Neneng juga menjelaskan penggunaan motif batik dalam berbagai upacara lainnya, seperti motif kain batik yang digunakan sebagai alas saat seorang ibu melahirkan, motif batik untuk menggendong kendil berisi ari-ari, hingga motif kain batik yang digunakan pada upacara terapan saat anak perempuan mendapatkan menstruasi pertama, serta motif yang digunakan dalam prosesi lamaran, akad nikah, hingga penutup jenazah.
Kesan dan Refleksi Peserta
Lisa Dewi, salah satu peserta, mengungkapkan kesannya, “Kesan saya sangat positif. Bukan hanya mendengar sharing Bu Neneng, tetapi juga berbagi, menjalin koneksi dengan sesama pecinta wastra, itu membuat saya sangat senang,” ujar pegiat wastra untuk almamater sekolahnya, Sanur Wastra.
Sementara itu, Ficky Yusrini, kader Pusaka Indonesia, menyampaikan, “Saya tidak pernah absen mengikuti kelas wastra ini karena menurut saya, kedua narasumber, yaitu Sri Sintasari (Neneng) Iskandar dan Benny Gratha, adalah pakar yang sangat menguasai wastra. Banyak hal baru yang saya dapatkan dari penjelasan mereka.” Ia menambahkan, setelah sesi, ia menjadi lebih memahami filosofi batik yang menyatu dengan kehidupan manusia. “Di situ ada simbol doa, harapan, dan filosofi, yang semuanya adalah informasi baru bagi saya. Semakin takjub dengan kedalaman dan keluhuran batik yang terkait dengan budaya. Insight ini, entah kenapa, justru memunculkan kegelisahan buat saya. Gelisah, karena mengapa ilmu sepenting ini tidak saya dapatkan dari sekolah atau dari lingkungan? Gelisah, karena saya yang lahir di kota pusat tradisi dan sejarah batik, malah tidak tahu apa-apa tentang batik. Gelisah, karena sepertinya tidak ada lagi yang peduli dengan warisan budaya yang luhur ini,” ujarnya. Meskipun demikian, acara ini juga membuatnya optimis dan semakin mencintai kekayaan tradisi bangsa ini.

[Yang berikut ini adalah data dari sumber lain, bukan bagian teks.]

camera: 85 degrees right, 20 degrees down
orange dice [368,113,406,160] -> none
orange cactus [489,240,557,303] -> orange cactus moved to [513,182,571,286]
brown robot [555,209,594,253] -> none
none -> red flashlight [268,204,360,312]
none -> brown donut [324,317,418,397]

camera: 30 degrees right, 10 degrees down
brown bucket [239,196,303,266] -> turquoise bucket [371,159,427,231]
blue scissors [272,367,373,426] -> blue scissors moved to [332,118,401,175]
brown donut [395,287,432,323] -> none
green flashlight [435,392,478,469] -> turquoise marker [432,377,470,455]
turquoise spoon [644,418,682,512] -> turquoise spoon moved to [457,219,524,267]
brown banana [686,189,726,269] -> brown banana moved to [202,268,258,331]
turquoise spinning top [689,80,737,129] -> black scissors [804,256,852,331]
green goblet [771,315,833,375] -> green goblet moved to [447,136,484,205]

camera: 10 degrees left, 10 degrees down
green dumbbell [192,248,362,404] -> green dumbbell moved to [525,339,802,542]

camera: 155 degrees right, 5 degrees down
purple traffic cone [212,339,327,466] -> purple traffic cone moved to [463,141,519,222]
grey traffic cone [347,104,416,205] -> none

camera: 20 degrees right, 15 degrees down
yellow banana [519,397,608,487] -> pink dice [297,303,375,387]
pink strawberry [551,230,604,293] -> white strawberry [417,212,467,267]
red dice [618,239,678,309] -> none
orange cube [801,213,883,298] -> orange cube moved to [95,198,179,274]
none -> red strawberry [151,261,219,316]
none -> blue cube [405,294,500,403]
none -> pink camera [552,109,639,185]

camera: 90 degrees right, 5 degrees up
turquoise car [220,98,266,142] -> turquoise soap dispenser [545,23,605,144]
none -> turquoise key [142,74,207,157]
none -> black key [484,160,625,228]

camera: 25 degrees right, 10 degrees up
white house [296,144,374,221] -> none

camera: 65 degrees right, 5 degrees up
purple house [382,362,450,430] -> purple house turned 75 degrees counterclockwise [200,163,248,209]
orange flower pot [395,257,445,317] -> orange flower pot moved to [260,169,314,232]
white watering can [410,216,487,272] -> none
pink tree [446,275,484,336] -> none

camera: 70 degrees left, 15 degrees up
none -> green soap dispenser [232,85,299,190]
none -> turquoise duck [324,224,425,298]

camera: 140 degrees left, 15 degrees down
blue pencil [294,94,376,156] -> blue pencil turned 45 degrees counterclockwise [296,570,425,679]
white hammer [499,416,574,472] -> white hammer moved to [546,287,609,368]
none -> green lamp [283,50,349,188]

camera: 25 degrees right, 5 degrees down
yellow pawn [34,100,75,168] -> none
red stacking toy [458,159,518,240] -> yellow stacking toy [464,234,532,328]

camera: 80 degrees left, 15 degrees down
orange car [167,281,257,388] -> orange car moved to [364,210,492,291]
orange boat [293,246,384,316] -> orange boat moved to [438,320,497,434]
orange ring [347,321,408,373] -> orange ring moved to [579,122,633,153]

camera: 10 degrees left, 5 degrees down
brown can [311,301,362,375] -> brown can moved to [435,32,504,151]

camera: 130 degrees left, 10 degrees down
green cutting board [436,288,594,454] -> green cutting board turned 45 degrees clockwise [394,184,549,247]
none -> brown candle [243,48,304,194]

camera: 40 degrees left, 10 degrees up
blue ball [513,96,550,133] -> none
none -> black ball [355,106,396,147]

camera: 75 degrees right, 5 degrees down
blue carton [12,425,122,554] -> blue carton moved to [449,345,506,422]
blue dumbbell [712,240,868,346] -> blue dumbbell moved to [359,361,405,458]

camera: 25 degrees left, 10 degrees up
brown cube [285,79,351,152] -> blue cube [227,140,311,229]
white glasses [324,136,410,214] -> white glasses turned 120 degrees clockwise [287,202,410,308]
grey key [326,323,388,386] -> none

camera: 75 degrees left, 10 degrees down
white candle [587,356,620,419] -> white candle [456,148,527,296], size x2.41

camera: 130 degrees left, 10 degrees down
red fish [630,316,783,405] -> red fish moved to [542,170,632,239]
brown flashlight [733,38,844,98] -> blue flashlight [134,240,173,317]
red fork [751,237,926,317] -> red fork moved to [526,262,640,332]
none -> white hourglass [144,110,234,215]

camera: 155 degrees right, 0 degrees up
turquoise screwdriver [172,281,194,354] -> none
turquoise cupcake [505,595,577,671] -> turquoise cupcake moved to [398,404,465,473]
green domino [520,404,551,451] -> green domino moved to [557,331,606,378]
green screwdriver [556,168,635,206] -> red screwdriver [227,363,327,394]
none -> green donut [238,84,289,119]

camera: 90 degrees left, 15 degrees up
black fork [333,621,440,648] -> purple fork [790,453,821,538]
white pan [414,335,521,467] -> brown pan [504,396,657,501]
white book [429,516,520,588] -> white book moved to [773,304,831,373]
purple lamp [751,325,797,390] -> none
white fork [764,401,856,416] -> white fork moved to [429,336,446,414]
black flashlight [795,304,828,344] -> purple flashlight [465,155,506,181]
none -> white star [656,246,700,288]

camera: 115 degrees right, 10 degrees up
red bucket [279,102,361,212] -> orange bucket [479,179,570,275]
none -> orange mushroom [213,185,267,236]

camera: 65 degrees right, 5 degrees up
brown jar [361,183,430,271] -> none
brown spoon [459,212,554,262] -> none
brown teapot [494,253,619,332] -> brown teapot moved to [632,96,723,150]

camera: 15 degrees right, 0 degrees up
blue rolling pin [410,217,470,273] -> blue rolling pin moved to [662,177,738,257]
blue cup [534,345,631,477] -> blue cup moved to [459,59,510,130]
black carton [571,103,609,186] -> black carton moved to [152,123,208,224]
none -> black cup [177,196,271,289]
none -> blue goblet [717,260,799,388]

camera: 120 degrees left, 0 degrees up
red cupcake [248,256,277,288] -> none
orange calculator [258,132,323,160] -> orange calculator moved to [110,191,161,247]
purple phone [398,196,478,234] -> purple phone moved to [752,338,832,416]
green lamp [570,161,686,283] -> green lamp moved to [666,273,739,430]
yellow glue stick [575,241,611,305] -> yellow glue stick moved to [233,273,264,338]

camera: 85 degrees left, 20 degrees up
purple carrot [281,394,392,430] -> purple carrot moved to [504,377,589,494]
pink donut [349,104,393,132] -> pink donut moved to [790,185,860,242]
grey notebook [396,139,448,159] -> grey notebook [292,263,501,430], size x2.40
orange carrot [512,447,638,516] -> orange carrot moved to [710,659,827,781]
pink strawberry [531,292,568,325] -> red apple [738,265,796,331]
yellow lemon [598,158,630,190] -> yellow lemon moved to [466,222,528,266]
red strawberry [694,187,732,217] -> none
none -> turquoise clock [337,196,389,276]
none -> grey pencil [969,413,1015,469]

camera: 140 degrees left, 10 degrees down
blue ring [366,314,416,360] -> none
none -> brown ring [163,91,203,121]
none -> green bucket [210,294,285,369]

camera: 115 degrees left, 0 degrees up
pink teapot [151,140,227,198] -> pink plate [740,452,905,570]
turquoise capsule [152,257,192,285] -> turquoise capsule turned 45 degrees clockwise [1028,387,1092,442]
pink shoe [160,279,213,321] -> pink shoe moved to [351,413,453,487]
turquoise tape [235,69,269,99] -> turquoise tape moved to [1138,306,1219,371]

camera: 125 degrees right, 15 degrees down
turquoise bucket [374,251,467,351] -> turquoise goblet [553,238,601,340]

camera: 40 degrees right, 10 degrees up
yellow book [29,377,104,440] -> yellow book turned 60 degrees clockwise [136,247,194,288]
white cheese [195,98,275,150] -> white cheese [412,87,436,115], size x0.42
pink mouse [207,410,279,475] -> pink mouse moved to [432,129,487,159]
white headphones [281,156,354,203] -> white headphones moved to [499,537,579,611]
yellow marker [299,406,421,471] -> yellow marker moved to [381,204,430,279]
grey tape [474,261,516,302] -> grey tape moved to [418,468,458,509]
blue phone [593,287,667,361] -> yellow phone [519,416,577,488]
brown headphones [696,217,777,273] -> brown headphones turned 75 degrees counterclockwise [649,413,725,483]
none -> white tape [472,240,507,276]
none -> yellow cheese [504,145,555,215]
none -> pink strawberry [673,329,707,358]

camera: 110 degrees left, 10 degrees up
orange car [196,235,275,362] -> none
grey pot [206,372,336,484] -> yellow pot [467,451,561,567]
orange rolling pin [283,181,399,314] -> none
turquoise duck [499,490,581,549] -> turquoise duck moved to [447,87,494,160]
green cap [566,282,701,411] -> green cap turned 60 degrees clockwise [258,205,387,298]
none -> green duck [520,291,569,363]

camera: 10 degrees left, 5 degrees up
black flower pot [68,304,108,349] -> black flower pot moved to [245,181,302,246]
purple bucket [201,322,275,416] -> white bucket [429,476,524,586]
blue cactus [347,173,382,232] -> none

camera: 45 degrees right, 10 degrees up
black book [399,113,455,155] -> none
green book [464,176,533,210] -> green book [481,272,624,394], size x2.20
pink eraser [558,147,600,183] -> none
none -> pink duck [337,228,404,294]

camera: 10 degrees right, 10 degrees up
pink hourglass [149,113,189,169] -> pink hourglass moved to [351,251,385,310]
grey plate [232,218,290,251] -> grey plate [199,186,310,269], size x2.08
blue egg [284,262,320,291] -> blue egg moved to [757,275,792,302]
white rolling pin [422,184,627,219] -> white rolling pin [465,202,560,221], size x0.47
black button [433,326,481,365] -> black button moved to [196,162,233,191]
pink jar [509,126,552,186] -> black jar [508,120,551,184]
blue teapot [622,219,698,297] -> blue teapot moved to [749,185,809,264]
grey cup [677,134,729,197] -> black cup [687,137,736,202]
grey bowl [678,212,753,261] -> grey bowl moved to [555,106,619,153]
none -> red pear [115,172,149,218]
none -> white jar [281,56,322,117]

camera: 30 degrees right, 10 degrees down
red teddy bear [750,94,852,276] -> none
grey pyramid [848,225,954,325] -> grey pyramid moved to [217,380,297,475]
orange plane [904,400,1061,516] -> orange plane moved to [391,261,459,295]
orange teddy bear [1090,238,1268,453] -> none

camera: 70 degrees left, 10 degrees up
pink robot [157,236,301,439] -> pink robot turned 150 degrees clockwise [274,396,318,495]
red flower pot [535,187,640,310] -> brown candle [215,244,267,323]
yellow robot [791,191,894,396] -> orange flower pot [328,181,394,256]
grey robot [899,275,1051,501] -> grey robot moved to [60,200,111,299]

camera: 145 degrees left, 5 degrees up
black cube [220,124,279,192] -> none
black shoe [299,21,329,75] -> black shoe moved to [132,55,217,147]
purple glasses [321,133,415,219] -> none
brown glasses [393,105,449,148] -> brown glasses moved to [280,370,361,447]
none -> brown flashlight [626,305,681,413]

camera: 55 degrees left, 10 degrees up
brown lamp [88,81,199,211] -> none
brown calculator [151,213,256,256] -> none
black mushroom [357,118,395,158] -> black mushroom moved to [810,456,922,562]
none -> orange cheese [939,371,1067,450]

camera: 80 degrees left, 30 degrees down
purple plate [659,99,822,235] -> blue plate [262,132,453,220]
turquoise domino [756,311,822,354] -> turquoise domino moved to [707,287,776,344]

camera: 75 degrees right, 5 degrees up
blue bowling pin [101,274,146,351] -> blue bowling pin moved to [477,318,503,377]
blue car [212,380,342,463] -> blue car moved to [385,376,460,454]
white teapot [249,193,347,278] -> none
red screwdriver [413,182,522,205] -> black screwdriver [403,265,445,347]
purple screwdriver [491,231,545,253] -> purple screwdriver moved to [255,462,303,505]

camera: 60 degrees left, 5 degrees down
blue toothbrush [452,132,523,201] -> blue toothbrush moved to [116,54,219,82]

Foto bersama Peserta Wastra Batik dan Alur Kehidupan
Setelah sesi, acara ditutup dengan pemilihan busana terbaik. Terpilih sebagai pemenang adalah Indra Tjahjani, yang mengenakan motif kain batik dari Indramayu, yang memiliki makna filosofis tentang kehidupan yang berkelanjutan. Indra, yang sejak tahun 2000 aktif mengajak mahasiswanya untuk mencintai wastra Nusantara, juga berkegiatan di Griya Peni dan Bekasi Berkain. Pemenang lainnya adalah Wiwiek Rahayu, yang mengenakan kain batik dengan motif gedegan, anyaman bambu. Turut hadir meramaikan acara ini adalah Nanang Sharna, desainer fashion dan seniman batik asal Pengging, Solo, yang pernah mendesain batik untuk Nelson Mandela, mantan Presiden Afrika Selatan. Beliau juga piawai memasak, dan pada sesi wastra lalu, beliau menyajikan beberapa olahan makanan berbahan dasar sorgum untuk peserta yang hadir.